§ **EXERCISE BRIEF**: Starting at the top of the material and going through the line with "Shows: 12:25", rewrite those lines with "Lead-in sentences" swapped for "Opening sentences", leaving everything else as it is.

[START SUPPLIED DATA]

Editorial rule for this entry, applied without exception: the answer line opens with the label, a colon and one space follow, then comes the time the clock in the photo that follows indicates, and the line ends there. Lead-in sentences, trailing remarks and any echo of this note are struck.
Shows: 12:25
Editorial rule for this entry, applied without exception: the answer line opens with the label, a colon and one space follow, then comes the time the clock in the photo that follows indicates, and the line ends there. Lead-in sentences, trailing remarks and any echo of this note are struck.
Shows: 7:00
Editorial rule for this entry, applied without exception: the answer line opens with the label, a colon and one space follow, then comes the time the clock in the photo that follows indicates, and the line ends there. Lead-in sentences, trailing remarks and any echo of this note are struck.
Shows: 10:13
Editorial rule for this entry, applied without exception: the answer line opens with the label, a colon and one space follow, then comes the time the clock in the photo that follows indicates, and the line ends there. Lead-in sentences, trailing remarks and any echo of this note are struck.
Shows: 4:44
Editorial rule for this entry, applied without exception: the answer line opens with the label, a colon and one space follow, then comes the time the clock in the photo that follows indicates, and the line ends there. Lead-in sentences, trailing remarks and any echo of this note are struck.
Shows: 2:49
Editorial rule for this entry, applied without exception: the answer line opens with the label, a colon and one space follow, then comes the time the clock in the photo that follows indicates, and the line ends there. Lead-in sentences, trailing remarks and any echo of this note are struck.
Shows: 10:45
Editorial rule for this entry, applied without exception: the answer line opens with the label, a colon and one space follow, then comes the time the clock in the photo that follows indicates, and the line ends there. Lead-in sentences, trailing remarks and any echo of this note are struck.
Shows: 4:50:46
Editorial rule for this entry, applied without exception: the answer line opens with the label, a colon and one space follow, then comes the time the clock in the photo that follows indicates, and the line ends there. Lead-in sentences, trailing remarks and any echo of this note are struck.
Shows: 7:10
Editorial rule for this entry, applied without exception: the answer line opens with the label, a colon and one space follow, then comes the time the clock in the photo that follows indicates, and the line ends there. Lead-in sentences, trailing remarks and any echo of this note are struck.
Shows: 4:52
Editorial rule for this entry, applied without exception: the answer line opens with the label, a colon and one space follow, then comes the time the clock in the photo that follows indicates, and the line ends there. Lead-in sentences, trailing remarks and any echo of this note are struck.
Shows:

[END SUPPLIED DATA]

§ **THE OUTPUT**:
Editorial rule for this entry, applied without exception: the answer line opens with the label, a colon and one space follow, then comes the time the clock in the photo that follows indicates, and the line ends there. Opening sentences, trailing remarks and any echo of this note are struck.
Shows: 12:25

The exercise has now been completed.